**What is being asked:** Take each line of the entries below that contains "page" and copy it.

**Provided data:**
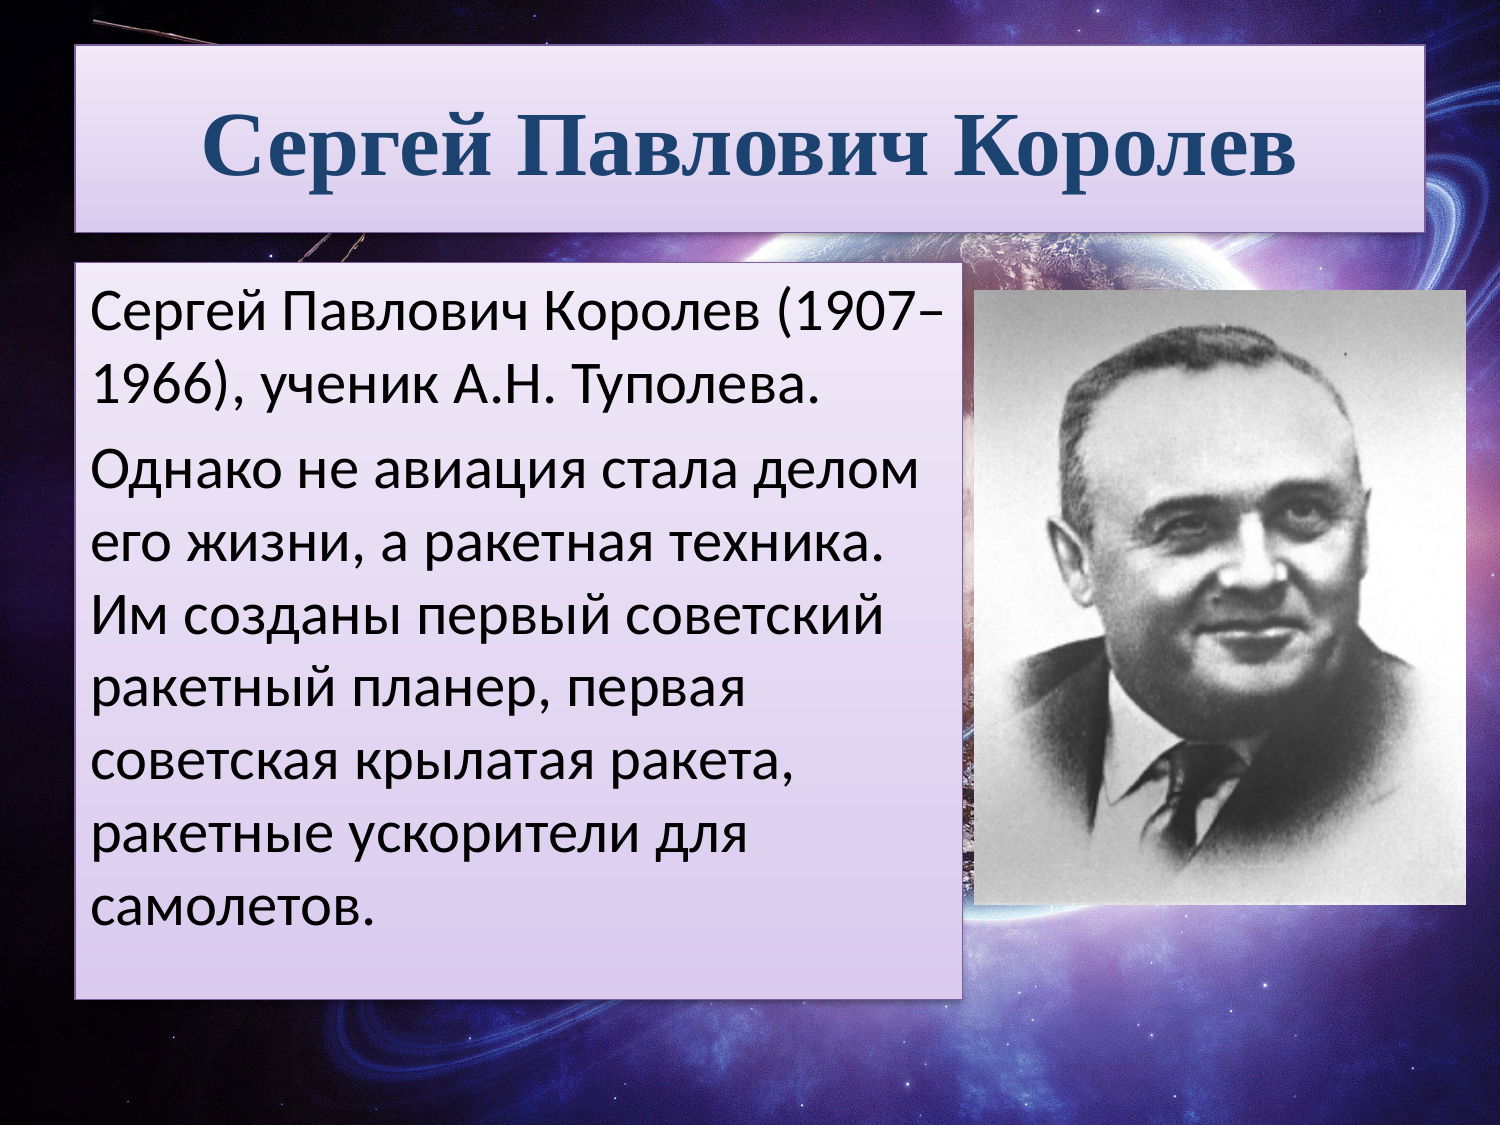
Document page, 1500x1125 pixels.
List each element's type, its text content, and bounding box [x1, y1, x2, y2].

title Сергей Павлович Королев [74, 44, 1426, 233]
picture [0, 0, 1500, 1125]
list Сергей Павлович Королев (1907–1966), ученик А.Н. Туполева. Однако не авиация стала делом его жизни, а ракетная техника. Им созданы первый советский ракетный планер, первая советская крылатая ракета, ракетные ускорители для самолетов. [74, 262, 963, 1000]
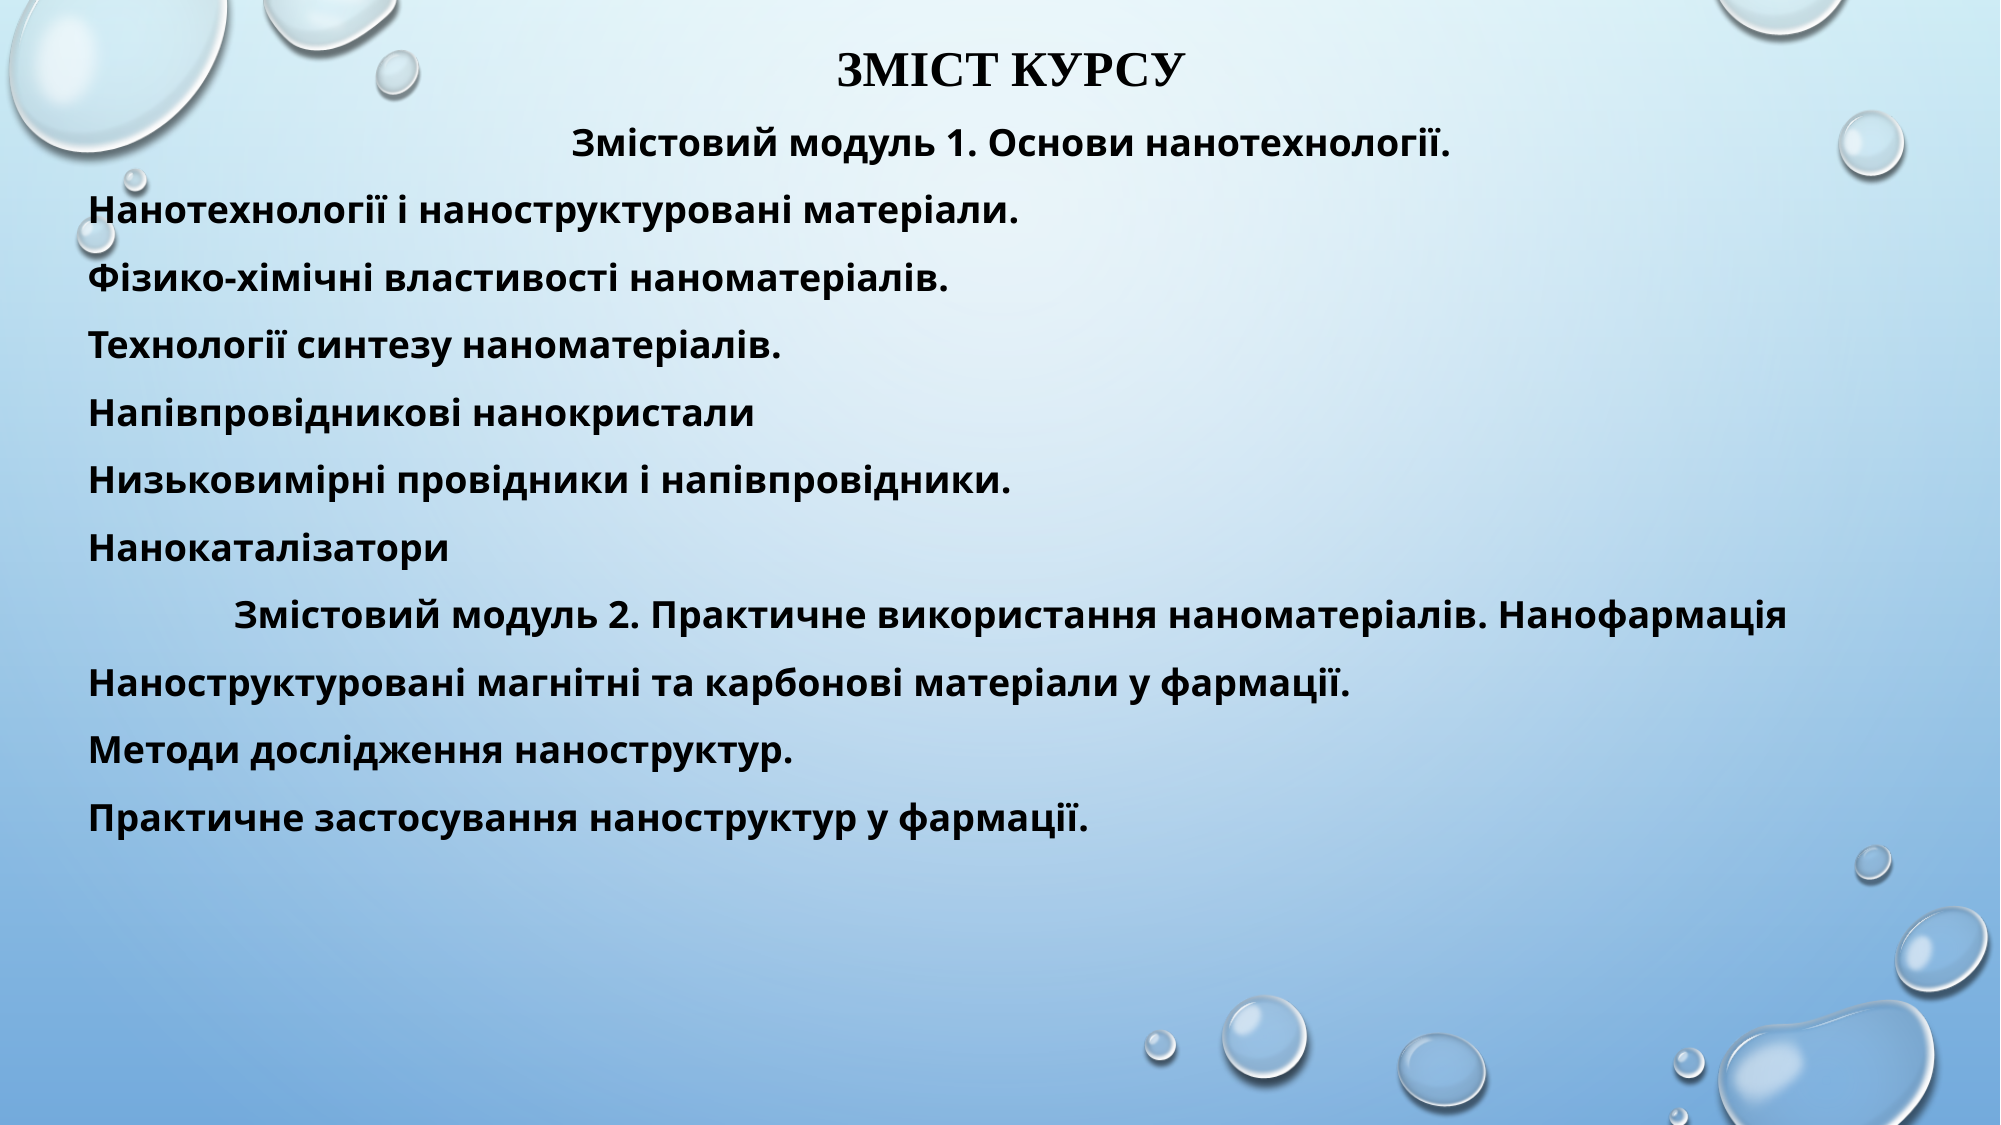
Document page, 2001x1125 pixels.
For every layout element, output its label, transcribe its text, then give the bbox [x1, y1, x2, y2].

text_box ЗМІСТ КУРСУ Змістовий модуль 1. Основи нанотехнології. Нанотехнології і наноструктуровані матеріали. Фізико-хімічні властивості наноматеріалів. Технології синтезу наноматеріалів. Напівпровідникові нанокристали Низьковимірні провідники і напівпровідники. Нанокаталізатори Змістовий модуль 2. Практичне використання наноматеріалів. Нанофармація Наноструктуровані магнітні та карбонові матеріали у фармації. Методи дослідження наноструктур. Практичне застосування наноструктур у фармації. [72, 29, 1950, 847]
picture [0, 0, 2000, 1125]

**Written solution:**
Document page, 1500x1125 pixels.
Document page, 2001x1125 pixels.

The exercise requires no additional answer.